For each study that reported decline in global cognition measured as a continuous outcome, we derived the standardised mean difference (SMD). This was estimated as the mean difference in decline between exposed and non-exposed groups, divided by the standard deviation of the change scores. For studies that only reported an OR for decline following dichotomisation of change scores, we assumed that cognitive decline was normally distributed and converted this to the SMD by dividing the log-odds ratio by 1.81.[25] Estimated SMDs were then pooled using the random-effects inverse variance method.
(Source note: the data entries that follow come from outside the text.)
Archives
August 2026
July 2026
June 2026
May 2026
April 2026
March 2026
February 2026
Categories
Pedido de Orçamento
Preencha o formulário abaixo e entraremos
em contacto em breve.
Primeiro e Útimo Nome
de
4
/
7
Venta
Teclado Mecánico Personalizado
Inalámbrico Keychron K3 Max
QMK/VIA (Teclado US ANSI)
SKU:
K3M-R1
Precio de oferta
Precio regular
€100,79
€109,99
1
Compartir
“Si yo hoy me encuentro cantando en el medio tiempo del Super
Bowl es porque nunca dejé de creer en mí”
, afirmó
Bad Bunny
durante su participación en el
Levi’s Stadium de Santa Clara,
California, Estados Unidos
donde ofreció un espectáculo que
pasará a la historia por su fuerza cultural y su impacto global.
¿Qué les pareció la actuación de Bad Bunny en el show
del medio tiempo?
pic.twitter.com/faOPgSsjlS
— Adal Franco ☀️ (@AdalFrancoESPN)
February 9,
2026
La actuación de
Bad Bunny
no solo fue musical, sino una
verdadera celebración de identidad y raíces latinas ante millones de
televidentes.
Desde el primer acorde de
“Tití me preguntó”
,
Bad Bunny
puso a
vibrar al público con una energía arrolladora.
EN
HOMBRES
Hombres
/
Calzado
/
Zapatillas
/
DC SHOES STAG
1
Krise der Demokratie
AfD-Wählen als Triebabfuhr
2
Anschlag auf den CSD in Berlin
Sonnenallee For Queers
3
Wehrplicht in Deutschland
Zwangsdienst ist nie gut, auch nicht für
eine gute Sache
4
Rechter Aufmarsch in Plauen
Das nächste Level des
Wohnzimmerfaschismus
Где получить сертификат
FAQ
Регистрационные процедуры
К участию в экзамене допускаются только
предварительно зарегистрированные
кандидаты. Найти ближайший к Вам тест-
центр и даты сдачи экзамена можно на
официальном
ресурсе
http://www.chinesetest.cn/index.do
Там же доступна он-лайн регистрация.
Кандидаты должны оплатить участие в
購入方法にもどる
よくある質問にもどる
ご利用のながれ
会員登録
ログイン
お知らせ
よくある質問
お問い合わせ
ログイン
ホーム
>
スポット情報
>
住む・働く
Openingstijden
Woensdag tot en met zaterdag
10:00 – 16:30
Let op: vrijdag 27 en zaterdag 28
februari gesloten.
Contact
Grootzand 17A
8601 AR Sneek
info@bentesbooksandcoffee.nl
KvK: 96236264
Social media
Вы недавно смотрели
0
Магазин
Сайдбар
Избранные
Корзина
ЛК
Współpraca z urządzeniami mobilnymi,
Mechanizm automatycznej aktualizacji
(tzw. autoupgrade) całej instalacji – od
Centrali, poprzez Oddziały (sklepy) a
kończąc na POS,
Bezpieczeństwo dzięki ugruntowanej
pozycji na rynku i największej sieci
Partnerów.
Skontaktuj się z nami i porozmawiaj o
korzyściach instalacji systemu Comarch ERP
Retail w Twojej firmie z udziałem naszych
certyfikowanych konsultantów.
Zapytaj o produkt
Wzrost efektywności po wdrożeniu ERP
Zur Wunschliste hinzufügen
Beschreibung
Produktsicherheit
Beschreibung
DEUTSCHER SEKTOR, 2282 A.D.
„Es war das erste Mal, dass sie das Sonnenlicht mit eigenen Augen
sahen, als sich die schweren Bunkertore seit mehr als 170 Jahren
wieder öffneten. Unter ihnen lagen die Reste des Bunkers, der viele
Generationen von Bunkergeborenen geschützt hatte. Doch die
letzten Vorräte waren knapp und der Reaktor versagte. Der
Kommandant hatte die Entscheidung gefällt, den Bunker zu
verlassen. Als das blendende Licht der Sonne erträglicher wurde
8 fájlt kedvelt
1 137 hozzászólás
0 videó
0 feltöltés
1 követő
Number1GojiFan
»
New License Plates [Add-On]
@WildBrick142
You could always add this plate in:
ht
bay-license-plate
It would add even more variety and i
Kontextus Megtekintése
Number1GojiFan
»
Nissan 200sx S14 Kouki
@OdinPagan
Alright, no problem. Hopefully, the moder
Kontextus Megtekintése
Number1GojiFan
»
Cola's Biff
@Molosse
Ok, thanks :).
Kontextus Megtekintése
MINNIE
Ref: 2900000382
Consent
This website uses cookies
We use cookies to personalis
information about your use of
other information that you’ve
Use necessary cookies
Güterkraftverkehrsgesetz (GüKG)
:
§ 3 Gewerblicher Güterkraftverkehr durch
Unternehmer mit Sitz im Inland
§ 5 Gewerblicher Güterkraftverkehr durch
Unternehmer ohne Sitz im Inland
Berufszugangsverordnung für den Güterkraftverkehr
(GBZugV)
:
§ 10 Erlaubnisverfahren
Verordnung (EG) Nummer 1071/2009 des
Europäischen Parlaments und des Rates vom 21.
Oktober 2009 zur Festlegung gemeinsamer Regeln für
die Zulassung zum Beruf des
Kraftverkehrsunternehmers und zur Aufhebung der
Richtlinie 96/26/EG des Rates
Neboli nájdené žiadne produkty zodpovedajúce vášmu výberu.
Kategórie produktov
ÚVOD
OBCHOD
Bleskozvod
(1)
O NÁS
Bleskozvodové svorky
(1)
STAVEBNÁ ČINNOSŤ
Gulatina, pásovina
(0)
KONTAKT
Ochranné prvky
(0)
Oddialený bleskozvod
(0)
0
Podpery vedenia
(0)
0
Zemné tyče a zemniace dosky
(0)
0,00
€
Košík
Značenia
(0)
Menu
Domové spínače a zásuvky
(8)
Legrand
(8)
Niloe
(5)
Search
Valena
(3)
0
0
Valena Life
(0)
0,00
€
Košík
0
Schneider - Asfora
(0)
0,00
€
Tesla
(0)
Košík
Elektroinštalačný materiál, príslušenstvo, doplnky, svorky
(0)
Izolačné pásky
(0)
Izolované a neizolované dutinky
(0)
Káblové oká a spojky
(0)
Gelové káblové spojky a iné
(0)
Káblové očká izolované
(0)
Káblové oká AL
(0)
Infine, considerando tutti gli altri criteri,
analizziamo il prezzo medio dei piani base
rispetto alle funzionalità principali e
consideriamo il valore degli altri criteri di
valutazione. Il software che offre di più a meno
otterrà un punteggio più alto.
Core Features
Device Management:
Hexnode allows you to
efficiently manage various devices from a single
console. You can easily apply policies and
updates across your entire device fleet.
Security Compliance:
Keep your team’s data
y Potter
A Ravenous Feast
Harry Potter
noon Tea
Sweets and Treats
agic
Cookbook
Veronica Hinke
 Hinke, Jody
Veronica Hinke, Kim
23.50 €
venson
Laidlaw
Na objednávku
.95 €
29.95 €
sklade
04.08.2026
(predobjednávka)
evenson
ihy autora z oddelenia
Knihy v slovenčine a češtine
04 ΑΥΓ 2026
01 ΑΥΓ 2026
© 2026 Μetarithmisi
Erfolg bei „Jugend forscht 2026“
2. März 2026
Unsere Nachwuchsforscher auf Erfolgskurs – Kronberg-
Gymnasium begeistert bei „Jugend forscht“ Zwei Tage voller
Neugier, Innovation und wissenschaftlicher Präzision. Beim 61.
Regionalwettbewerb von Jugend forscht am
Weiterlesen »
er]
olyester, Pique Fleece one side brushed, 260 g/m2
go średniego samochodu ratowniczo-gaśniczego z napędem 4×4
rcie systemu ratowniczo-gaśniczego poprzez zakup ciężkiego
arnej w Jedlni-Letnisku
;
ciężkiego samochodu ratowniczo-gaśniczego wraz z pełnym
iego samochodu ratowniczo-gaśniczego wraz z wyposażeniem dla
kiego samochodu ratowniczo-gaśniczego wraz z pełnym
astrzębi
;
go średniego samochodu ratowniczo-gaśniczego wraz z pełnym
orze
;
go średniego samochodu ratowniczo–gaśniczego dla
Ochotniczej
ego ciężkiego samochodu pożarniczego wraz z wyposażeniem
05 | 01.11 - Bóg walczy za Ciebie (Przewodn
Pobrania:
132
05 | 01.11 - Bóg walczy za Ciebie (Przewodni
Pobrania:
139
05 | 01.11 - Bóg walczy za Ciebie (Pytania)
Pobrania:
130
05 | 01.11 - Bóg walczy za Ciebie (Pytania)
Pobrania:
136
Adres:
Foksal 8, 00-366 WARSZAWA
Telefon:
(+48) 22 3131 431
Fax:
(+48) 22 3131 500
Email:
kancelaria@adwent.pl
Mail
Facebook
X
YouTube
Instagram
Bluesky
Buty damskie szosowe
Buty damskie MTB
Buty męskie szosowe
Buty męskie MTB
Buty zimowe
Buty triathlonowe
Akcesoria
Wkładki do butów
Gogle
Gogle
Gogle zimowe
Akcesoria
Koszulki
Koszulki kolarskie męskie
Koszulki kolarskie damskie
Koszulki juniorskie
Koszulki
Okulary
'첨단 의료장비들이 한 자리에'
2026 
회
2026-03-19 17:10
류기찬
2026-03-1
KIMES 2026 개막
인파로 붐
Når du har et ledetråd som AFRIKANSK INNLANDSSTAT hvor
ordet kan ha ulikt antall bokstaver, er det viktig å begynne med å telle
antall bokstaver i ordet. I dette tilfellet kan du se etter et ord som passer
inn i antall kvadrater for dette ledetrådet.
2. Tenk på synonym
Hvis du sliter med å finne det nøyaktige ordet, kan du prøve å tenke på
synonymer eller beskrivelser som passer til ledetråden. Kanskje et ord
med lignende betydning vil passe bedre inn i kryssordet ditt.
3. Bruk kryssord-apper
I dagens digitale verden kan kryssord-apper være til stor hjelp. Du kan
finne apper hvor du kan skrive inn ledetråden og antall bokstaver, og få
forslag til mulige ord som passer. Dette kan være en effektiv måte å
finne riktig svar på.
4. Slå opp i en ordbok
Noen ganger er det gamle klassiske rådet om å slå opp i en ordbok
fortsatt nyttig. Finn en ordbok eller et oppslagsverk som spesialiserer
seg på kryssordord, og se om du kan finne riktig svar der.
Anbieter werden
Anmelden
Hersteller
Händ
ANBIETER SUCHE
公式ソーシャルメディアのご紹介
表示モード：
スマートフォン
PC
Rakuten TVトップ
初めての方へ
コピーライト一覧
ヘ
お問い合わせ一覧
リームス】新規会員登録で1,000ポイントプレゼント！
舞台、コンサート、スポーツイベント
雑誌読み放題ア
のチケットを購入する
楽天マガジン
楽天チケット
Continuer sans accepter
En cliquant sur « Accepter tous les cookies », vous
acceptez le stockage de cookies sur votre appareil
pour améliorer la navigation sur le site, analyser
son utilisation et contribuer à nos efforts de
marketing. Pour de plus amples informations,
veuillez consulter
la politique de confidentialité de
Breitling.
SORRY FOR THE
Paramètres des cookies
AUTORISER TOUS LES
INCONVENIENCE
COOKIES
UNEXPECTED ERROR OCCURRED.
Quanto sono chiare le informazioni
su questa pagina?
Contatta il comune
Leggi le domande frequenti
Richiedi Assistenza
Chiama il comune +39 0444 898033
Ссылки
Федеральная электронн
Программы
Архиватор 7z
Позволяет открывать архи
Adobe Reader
We measured statistical heterogeneity using the I2 statistic. The following sources of heterogeneity were assessed using random-effects meta-regression: mean participant age, proportion female, mean baseline Mini-Mental State Examination (MMSE) score (where recorded), study follow-up time, population type (community versus care home) and patient disease group (general, specific condition). We report subgroup results for characteristics associated with the effect estimate at P < 0.10. We also performed three post hoc sensitivity analyses: first excluding studies with a critical risk of bias, second excluding studies only examining a single drug class and third including only studies using the ACB scale,[8] as the most common scale used aimed at central anticholinergic effects. Data was analysed using Stata version 14.0 (StataCorp, College Station, TX).